━━ RECORDS FOR PROCESSING ━━

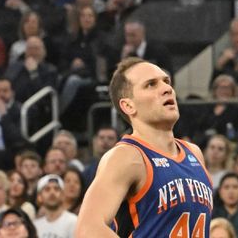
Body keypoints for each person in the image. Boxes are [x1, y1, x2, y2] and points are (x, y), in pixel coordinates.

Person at [75, 58, 213, 237]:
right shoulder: (127, 156)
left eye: (166, 81)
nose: (166, 89)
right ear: (128, 106)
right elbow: (88, 229)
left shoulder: (194, 153)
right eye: (151, 85)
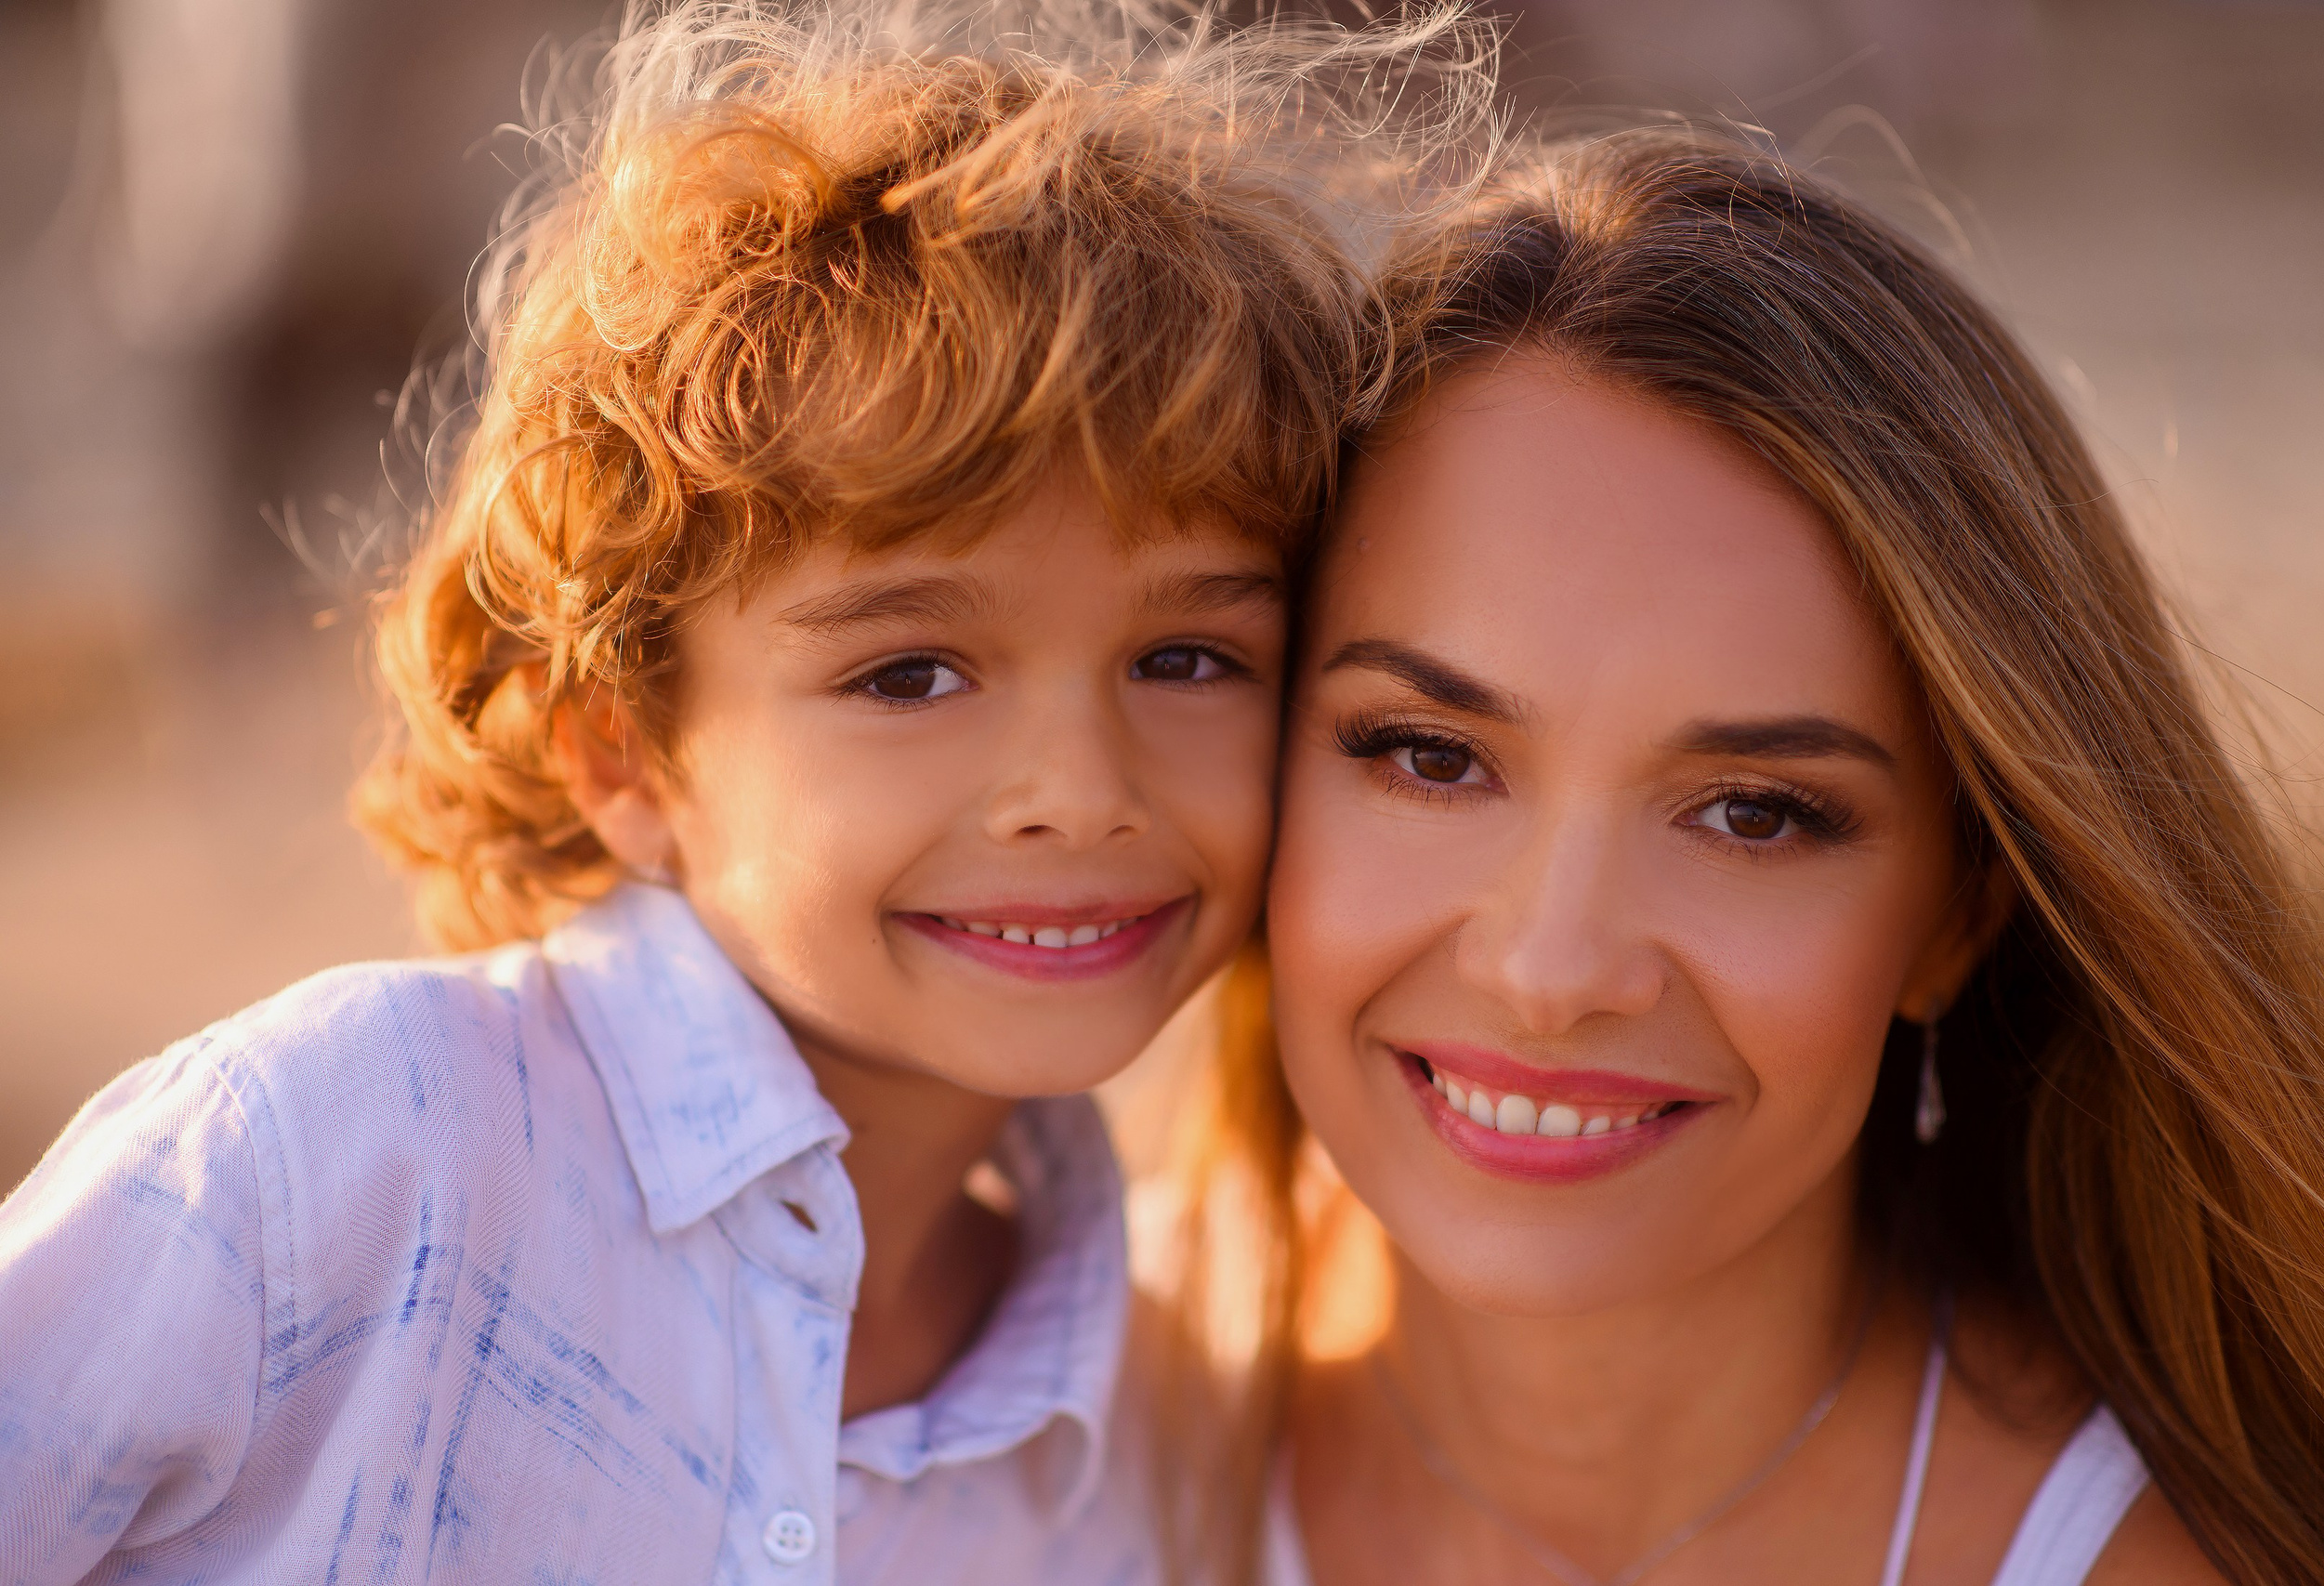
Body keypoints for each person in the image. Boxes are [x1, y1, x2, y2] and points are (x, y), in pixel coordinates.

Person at [0, 2, 1487, 1579]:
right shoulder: (350, 1155)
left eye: (1185, 659)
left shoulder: (1149, 1442)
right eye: (910, 675)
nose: (1079, 792)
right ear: (622, 752)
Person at [1166, 129, 2324, 1586]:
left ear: (1960, 914)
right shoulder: (1030, 1433)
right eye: (1430, 755)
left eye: (1754, 813)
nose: (1551, 970)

━━━

> **WHAT IS EXPECTED**: Please retype exactly the lines from the line containing "nose: (166, 89)" through the final line of the records above, inclusive, leaving out any pictures.

> **RESPONSE TO THE EXERCISE**:
nose: (166, 89)
right ear: (128, 106)
right elbow: (88, 229)
left shoulder: (194, 153)
right eye: (151, 85)
Body keypoints for each person in the image. Boxes are [x1, y1, x2, y2] and points are (x, y), in pixel coordinates.

Person at [0, 2, 1487, 1579]:
right shoulder: (350, 1155)
left eye: (1185, 659)
left shoulder: (1149, 1442)
right eye: (910, 675)
nose: (1079, 792)
right ear: (622, 752)
Person at [1166, 129, 2324, 1586]:
left ear: (1960, 914)
right shoulder: (1030, 1433)
right eye: (1430, 755)
left eye: (1754, 813)
nose: (1551, 970)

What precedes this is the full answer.